THEATER / RUDKIN Unheil vom Iren
Mir geht es besser als den meisten", rühmt sich der britische Dramatiker David Rudkin, 33, "ich bin glücklich, ich liebe und werde geliebt, und ich habe Talent." Die Umwelt freilich, In der er so glücklich ist, erfüllt den begabten Autor "keineswegs mit Zuversicht und Freude".
"Unser Schicksal wird von Psychopathen bestimmt", glaubt Rudkin, und diese Überzeugung hat der in Oxford zum Altphilologen und Komponisten ausgebildete Predigersohn in Hör- und Fernsehspielen für die BBC, in Ballett-" Opern- und Filmtexten ("Fahrenheit 451") und besonders drastisch für die Bühne formuliert.
In seinem ersten, 1962 von der Royal Shakespeare Company in London ur-.
* Am Boden: Bernhard Minetti.
aufgeführten Theaterstück "Vor der Nacht" erschreckte Rudkin das Publikum durch einen Gewaltakt, den deutsche Bühnen sieben Jahre lang nicht spielen wollten:
Auf dem Höhepunkt des Rudkin-Zweiakters ritzen stumpfsinnige Erntehelfer aus dem "Black Country" bei Birmingham einem irischen Kollegen Kreuze ins Gesicht und auf die Brust, jagen ihm Messer in den Leib und brechen dem Opfer mit einer Heugabel den Hals. Danach trennen sie ihm auch noch den Kopf vom Körper.
Den Ritualmord hat als erste deutsche Bühne jetzt das Wuppertaler Schauspielhaus im Repertoire: Eine Frau (Angelika Hurwicz) inszenierte ihn als Betriebsunfall, der in der inhumanen modernen Arbeitswelt jederzeit möglich ist,
Denn Rudkins Mörder, zeigt die Aufführung, sind keinesfalls böse -- sie sind nur frustriert: 600 Kisten voll Birnen, so verlangt es der Plantagenbesitzer, den seine Tochter gängelt, durch seinen ständig fluchenden Vorarbeiter, müssen noch "vor der Nacht" geerntet werden. Doch die ungeübten Pflücker, unter ihnen ein "Scheiß Homoerotiker oder wie sie diese Typen nennen", ein Student, ein Halbstarker mit Motorrad-Tick und ein junger Ehemann, dessen Frau kein Baby kriegt, hassen die "Pißbirnen" -- sie "träumen schon davon".
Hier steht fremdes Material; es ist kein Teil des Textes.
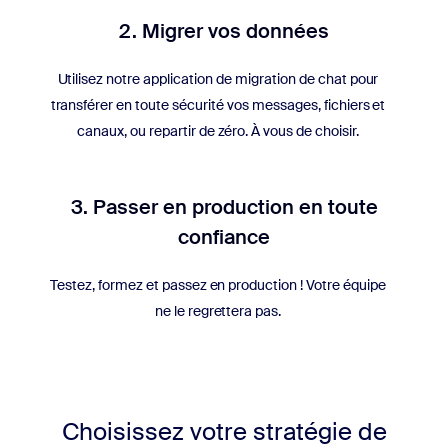
2. Migrer vos données
Utilisez notre application de migration de chat pour
transférer en toute sécurité vos messages, fichiers et
canaux, ou repartir de zéro. À vous de choisir.
3. Passer en production en toute
confiance
Testez, formez et passez en production ! Votre équipe
ne le regrettera pas.
Choisissez votre stratégie de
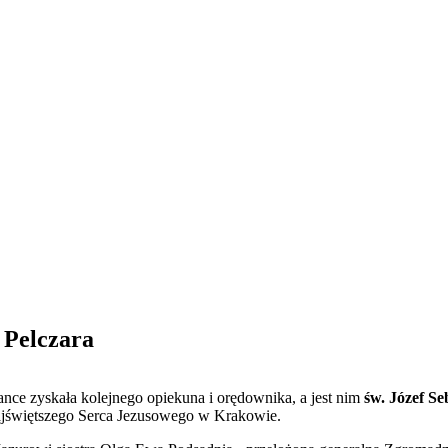
 Pelczara
nce zyskała kolejnego opiekuna i orędownika, a jest nim
św. Józef Se
jświętszego Serca Jezusowego w Krakowie.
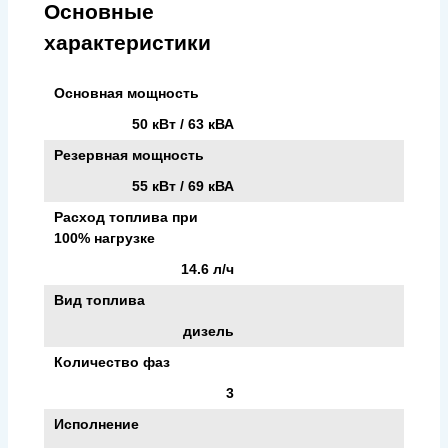
Основные
характеристики
Основная мощность
50 кВт / 63 кВА
Резервная мощность
55 кВт / 69 кВА
Расход топлива при
100% нагрузке
14.6 л/ч
Вид топлива
дизель
Количество фаз
3
Исполнение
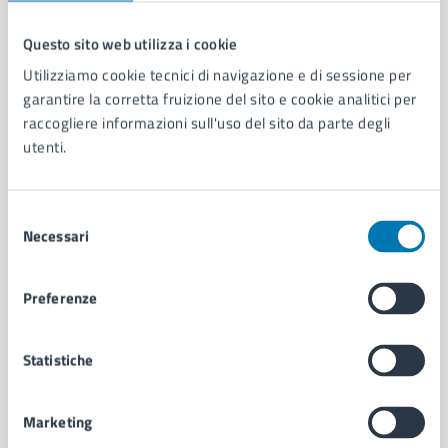
Questo sito web utilizza i cookie
Comune di Napoli
Utilizziamo cookie tecnici di navigazione e di sessione per
garantire la corretta fruizione del sito e cookie analitici per
raccogliere informazioni sull'uso del sito da parte degli
AMMINISTRAZIONE
utenti.
Aree amministrative
Organi di governo
Municipalità
Selezione
Necessari
Uffici
del
Enti e fondazioni
consenso
Politici
Preferenze
Personale amministrativo
Documenti e dati
Intranet, posta aziendale e protocollo
Statistiche
Marketing
CATEGORIE DI SERVIZIO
Und als bei der Plackerei auch noch eine Arbeiterin vom Birnbaum stürzt, ein Gewitter aufzieht und ein Hubschrauber giftige Pflanzenschutzmittel auf die Köpfe der Ausgebeuteten sprüht, da wissen sie, wem sie dieses Unheil verdanken -- dem irischen Tramp Roche alias Shakespeare (Bernhard Minetti).
Auf diesen Outsider, der sich "Dichter" nennt, wenig arbeitet, gebildet schwätzt und seinen Kopfschmerz mit Alka-Seltzer bekämpft, konzentrieren sich alle sozialen, alle nationalistischen Ressentiments und der latente Aberglaube der Frischobst-Sammler. "Er hat einen Fluch verhängt über die Plantage für lange, lange Zeit", raunt die Ernte-Crew, und schließlich schlägt sie in orgiastischer Raserei zu.
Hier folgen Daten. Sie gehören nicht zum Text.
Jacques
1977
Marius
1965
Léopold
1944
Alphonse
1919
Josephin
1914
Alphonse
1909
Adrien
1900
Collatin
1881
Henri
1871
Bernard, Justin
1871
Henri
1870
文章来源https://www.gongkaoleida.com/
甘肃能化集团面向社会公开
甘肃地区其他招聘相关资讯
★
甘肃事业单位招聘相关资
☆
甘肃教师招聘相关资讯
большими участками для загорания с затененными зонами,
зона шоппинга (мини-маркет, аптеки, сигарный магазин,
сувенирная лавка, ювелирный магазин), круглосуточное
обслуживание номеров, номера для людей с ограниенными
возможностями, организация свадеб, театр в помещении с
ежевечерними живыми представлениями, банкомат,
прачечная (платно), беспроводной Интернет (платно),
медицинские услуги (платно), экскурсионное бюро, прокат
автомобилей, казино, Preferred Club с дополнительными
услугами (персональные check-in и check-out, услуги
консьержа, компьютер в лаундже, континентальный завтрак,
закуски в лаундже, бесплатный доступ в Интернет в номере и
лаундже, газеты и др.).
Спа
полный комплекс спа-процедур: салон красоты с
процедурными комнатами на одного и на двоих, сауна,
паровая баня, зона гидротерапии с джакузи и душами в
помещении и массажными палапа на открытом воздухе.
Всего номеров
Wahrhaftig: Dieses streng wie eine antike Tragödie komponierte Stück, für dessen originale Dialekt-Dialoge sich der ehemalige Erntehelfer Rudkin vom britischen Zeitgenossen Pinter ("Die Geburtstagsfeier) hat beeinflussen lassen, ist für die sechziger Jahre des britischen Theaters geworden, was John Osbornes "Blick zurück im Zorn" für die fünfziger war. Es ist ein "Schlüsselwerk" ("The Times"), in dem sich sozialkritische und rituelle Elemente bruchlos verbinden und in dem Grausamkeit im Arbeits-Alltag auf sexuelle, durch monotonen Stress bedingte Verklemmungen zurückgeführt wird.
Das ungewöhnliche Sujet war den Wuppertaler Bühnen ungewohnten Aufwand wert: In "Vor der Nacht" treten die Mörder leise. Sie waten bei jeder Aufführung durch 30 Kubikmeter Sägespäne, die, feuersicher imprägniert, den Bühnenboden bedecken.